Ein Stimmungswandel: Deutschlands wechselhafter Blick auf die USA und die Sicherheitspolitik
Eine jüngste Umfrage des Allensbach-Instituts, durchgeführt im Auftrag des Centrums für Strategie und Höhere Führung, beleuchtet einen signifikanten Wandel in der Wahrnehmung der USA durch die Menschen in Deutschland seit 2024. Während Anfang des Jahres fast zwei Drittel der Befragten die Vereinigten Staaten als größte Bedrohung für den Weltfrieden sehen, waren es im Vorjahr noch 46 Prozent. Vor zwei Jahren empfanden lediglich 24 Prozent der deutschen Bevölkerung die USA als Bedrohung.
Interessant ist die Einschätzung der militärischen Hilfsbereitschaft der USA in einem Krisenfall in Europa: Nur 32 Prozent der Deutschen vertrauen darauf, dass die USA einem europäischen NATO-Mitglied zu Hilfe eilen würden, falls notwendig.
Die Umfrage zeigt, dass die Bedrohungswahrnehmung durch Russland nach dem Ukraine-Krieg konstant extrem hoch bleibt; 81 Prozent betrachten Russland als größte Gefahr für den Weltfrieden. Auch China wird von 46 Prozent der Deutschen als potenzielles Risiko angesehen.
Unterdessen befasst sich der Sicherheitsreport 2026 auch mit der Einschätzung der Kriegsgefahr für Deutschland selbst. Nur drei Prozent halten einen Krieg für sehr wahrscheinlich, jedoch sieht mehr als ein Viertel (28 Prozent) ein solches Szenario als "eher wahrscheinlich" an. Im Gegenteil dazu lehnen 40 Prozent die Idee als unwahrscheinlich ab.
Bemerkenswert ist, dass mehr als zehn Prozent der Befragten bereits erwogen haben, Deutschland im Falle eines Krieges zu verlassen. Knapp die Hälfte der Deutschen würde jedoch mit Sicherheit bleiben.

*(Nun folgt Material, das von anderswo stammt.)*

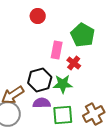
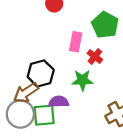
black hexagon: (40, 80) -> (41, 73), moved
green square: (63, 115) -> (44, 115), moved

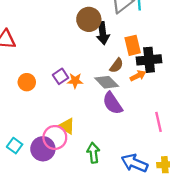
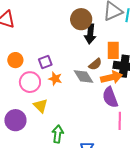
orange arrow: (138, 76) -> (111, 77), size x1.5
orange star: (75, 81) -> (55, 79), moved
purple semicircle: (113, 103) -> (110, 97), moved
pink circle: (55, 137) -> (30, 82), moved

Schließlich zeigt die Umfrage, dass die Angst vor Terroranschlägen gegenüber dem Vorjahr gesunken ist, während das Thema innere Sicherheit unterschiedlich bewertet wird. 36 Prozent glauben, dass es für die aktuelle Regierung eine größere Rolle spielt als zuvor, während 44 Prozent keinen Unterschied erkennen.